Non poteva mancare al forum Teha Ambrosetti, che si apre venerdì a Villa d’Este, a Cernobbio, il protagonista politico dell’estate. Ovvero il generale Roberto Vannacci, fondatore di Futuro nazionale. Potremmo aggiungere purtroppo. Ma è così e non può che essere così perché siamo fortunatamente in una democrazia rappresentativa.

Del resto Valerio De Molli e il suo team sono sempre stati particolarmente attenti a far incontrare, nella sua interezza, la composita platea politica italiana e internazionale, alla meno composita platea della business community.

Ricordiamo ancora, tanto per fare un esempio, lo sguardo perduto e le parole di sconcerto di Jean-Claude Trichet ingaggiato nell’impossibile moderazione di un inarrestabile Gianroberto Casaleggio. Toccherà questa volta alla bravissima collega di Bloomberg, Francine Lacqua, moderare sabato prossimo il generale sui temi europei.
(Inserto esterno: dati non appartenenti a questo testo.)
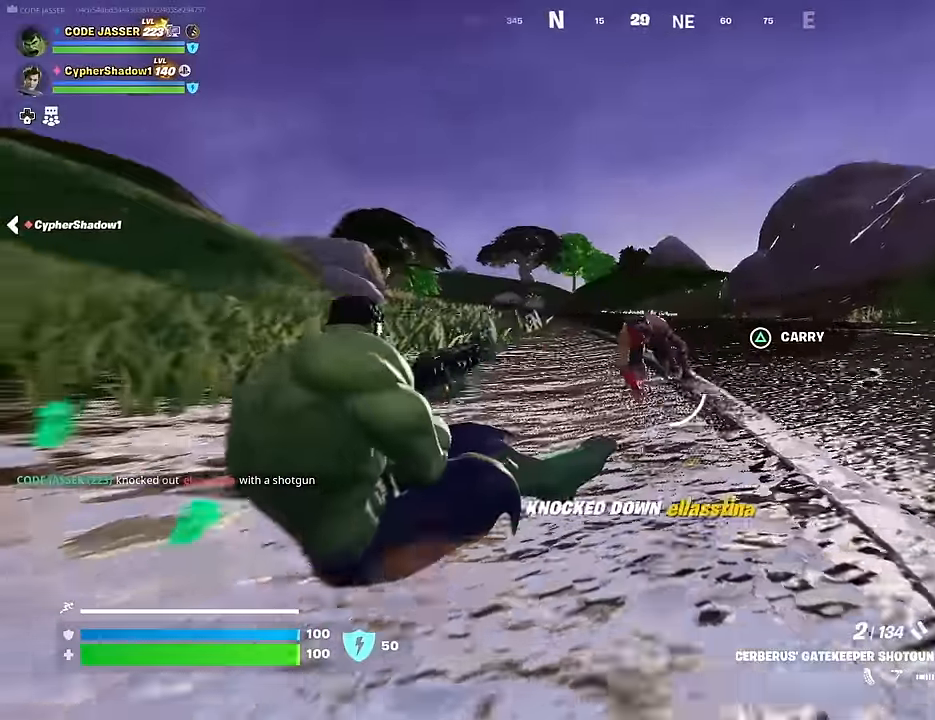
{"buttons": ["L1"], "left_stick": "up-left", "right_stick": "center", "events": [[33, "right_stick", "center"], [67, "L2", "up"], [83, "R2", "down"], [133, "R2", "up"], [150, "right_stick", "down-left"], [217, "R1", "down"], [250, "R3", "down"], [283, "left_stick", "up-left"], [283, "right_stick", "center"], [317, "R1", "up"], [350, "R3", "up"], [350, "right_stick", "down"], [400, "right_stick", "center"], [500, "L1", "down"]]}
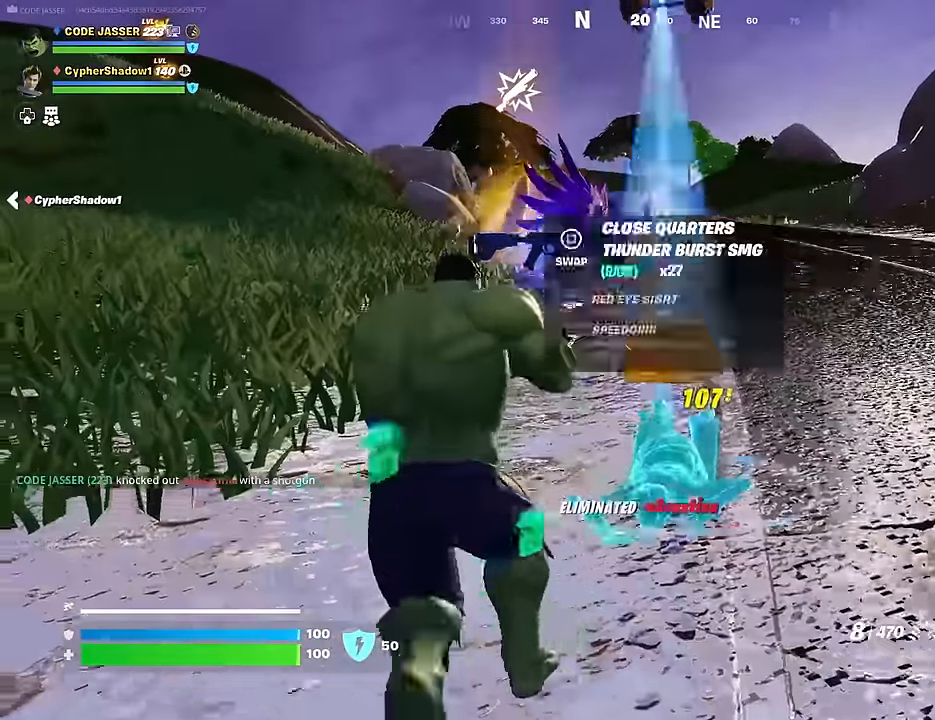
{"buttons": ["L3"], "left_stick": "up-left", "right_stick": "left", "events": [[83, "L1", "up"], [83, "TRIANGLE", "down"], [83, "left_stick", "up-right"], [133, "TRIANGLE", "up"], [367, "right_stick", "left"], [400, "left_stick", "up-left"], [483, "L3", "down"]]}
L’altro partecipante al panel, ed è anche questa una notizia, sarà l’ex premier Mario Monti che ha accettato il confronto con grande fair play (e sprezzo del pericolo). Vannacci non sarà dunque presente (come relatore) nella giornata di domenica tradizionalmente dedicata all’Italia, insieme a rappresentanti del governo e dell’opposizione. Ha scelto, da parlamentare europeo, di partecipare al venerdì dedicato ai temi comunitari e internazionali, insieme tra gli altri ad Antonio Costa, Paolo Gentiloni, Enrico Letta e Jordan Bardella. Certo, sarebbe stato complicato - soprattutto per i correlatori - vederlo tra i rappresentanti dell’opposizione, perché tale è al momento, insieme a tutti gli altri. Chissà come riusciremo a spiegare agli ospiti stranieri la straordinaria complessità e imprevedibilità della politica italiana. Forse Bardella, impegnato nell’ormai accesa campagna presidenziale francese, potrebbe fare da interprete.